**Assigned task**
Set down the data below once more, precisely as it reads.

**Data records**
====
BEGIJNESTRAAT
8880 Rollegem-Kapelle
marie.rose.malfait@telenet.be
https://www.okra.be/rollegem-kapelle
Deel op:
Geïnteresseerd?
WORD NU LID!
====
**Solved exercise**
BEGIJNESTRAAT
8880 Rollegem-Kapelle
marie.rose.malfait@telenet.be
https://www.okra.be/rollegem-kapelle
Deel op:
Geïnteresseerd?
WORD NU LID!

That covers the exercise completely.